- **Exercise requirements**: Every record needs to come back as written, except for the pictures.

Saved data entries
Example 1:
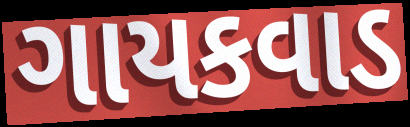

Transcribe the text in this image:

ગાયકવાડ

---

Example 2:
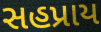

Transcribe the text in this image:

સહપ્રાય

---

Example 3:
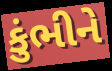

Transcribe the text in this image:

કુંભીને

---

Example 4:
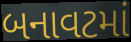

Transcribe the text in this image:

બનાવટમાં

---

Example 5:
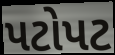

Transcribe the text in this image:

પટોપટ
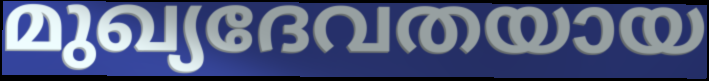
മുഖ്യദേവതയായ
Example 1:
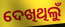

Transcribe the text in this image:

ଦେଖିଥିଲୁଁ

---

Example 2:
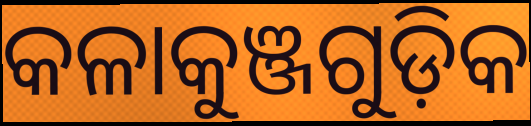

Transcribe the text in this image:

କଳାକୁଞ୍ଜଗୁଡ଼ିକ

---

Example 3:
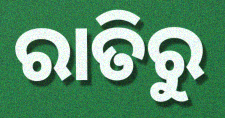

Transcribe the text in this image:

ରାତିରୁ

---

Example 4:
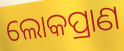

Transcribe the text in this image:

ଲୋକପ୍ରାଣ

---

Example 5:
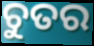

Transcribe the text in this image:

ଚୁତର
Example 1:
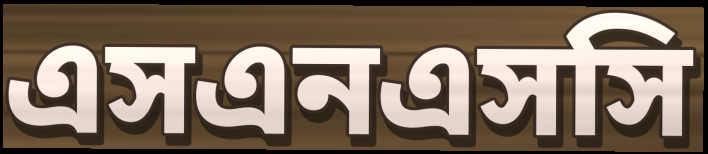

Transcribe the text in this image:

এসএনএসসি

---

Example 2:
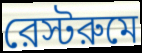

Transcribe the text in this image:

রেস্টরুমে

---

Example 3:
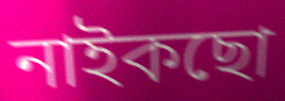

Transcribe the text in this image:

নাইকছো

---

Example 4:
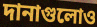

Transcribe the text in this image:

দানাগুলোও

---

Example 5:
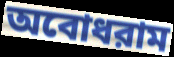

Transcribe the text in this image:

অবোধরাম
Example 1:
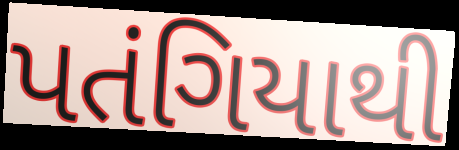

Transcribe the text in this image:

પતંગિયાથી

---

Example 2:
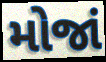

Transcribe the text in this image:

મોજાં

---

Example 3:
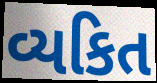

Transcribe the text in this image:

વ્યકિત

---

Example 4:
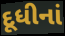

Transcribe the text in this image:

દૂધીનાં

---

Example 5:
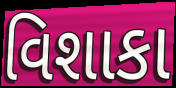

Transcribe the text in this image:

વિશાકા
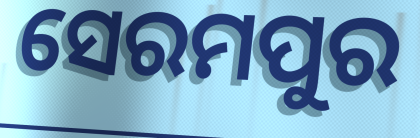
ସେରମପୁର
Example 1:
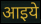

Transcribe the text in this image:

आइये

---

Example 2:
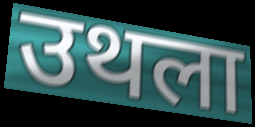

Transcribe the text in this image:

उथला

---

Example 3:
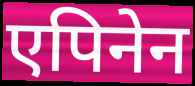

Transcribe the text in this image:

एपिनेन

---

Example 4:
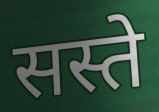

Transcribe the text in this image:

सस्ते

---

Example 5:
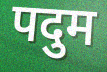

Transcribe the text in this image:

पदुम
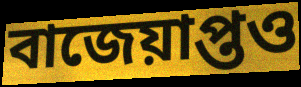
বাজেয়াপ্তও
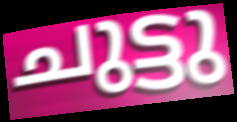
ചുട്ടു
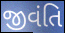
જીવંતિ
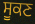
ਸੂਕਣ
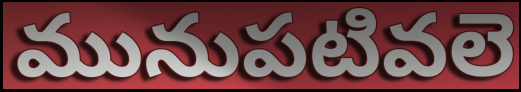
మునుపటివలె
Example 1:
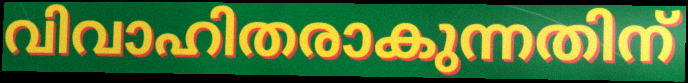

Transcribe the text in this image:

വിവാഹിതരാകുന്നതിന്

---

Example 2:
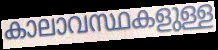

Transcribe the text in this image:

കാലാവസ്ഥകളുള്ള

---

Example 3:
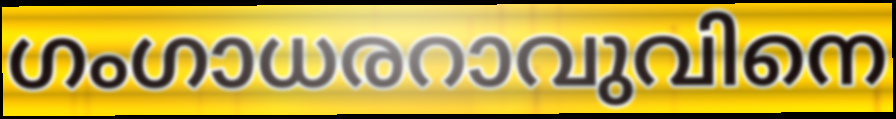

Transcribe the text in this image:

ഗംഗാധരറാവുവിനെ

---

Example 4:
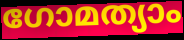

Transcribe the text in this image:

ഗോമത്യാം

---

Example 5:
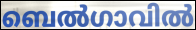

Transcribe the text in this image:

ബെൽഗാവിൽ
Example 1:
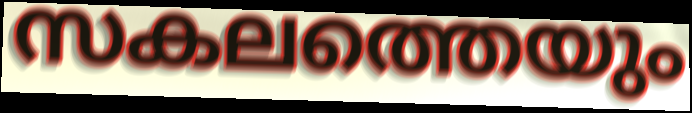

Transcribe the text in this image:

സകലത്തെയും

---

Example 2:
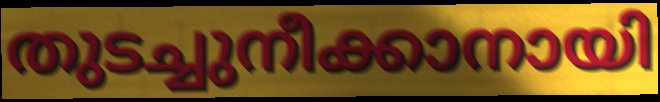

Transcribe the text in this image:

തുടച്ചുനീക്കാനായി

- **Solution to this problem**:
Example 1:

Transcribe the text in this image:

ગાયકવાડ

---

Example 2:

Transcribe the text in this image:

સહપ્રાય

---

Example 3:

Transcribe the text in this image:

કુંભીને

---

Example 4:

Transcribe the text in this image:

બનાવટમાં

---

Example 5:

Transcribe the text in this image:

પટોપટ
മുഖ്യദേവതയായ
Example 1:

Transcribe the text in this image:

ଦେଖିଥିଲୁଁ

---

Example 2:

Transcribe the text in this image:

କଳାକୁଞ୍ଜଗୁଡ଼ିକ

---

Example 3:

Transcribe the text in this image:

ରାତିରୁ

---

Example 4:

Transcribe the text in this image:

ଲୋକପ୍ରାଣ

---

Example 5:

Transcribe the text in this image:

ଚୁତର
Example 1:

Transcribe the text in this image:

এসএনএসসি

---

Example 2:

Transcribe the text in this image:

রেস্টরুমে

---

Example 3:

Transcribe the text in this image:

নাইকছো

---

Example 4:

Transcribe the text in this image:

দানাগুলোও

---

Example 5:

Transcribe the text in this image:

অবোধরাম
Example 1:

Transcribe the text in this image:

પતંગિયાથી

---

Example 2:

Transcribe the text in this image:

મોજાં

---

Example 3:

Transcribe the text in this image:

વ્યકિત

---

Example 4:

Transcribe the text in this image:

દૂધીનાં

---

Example 5:

Transcribe the text in this image:

વિશાકા
ସେରମପୁର
Example 1:

Transcribe the text in this image:

आइये

---

Example 2:

Transcribe the text in this image:

उथला

---

Example 3:

Transcribe the text in this image:

एपिनेन

---

Example 4:

Transcribe the text in this image:

सस्ते

---

Example 5:

Transcribe the text in this image:

पदुम
বাজেয়াপ্তও
ചുട്ടു
જીવંતિ
ਸੂਕਣ
మునుపటివలె
Example 1:

Transcribe the text in this image:

വിവാഹിതരാകുന്നതിന്

---

Example 2:

Transcribe the text in this image:

കാലാവസ്ഥകളുള്ള

---

Example 3:

Transcribe the text in this image:

ഗംഗാധരറാവുവിനെ

---

Example 4:

Transcribe the text in this image:

ഗോമത്യാം

---

Example 5:

Transcribe the text in this image:

ബെൽഗാവിൽ
Example 1:

Transcribe the text in this image:

സകലത്തെയും

---

Example 2:

Transcribe the text in this image:

തുടച്ചുനീക്കാനായി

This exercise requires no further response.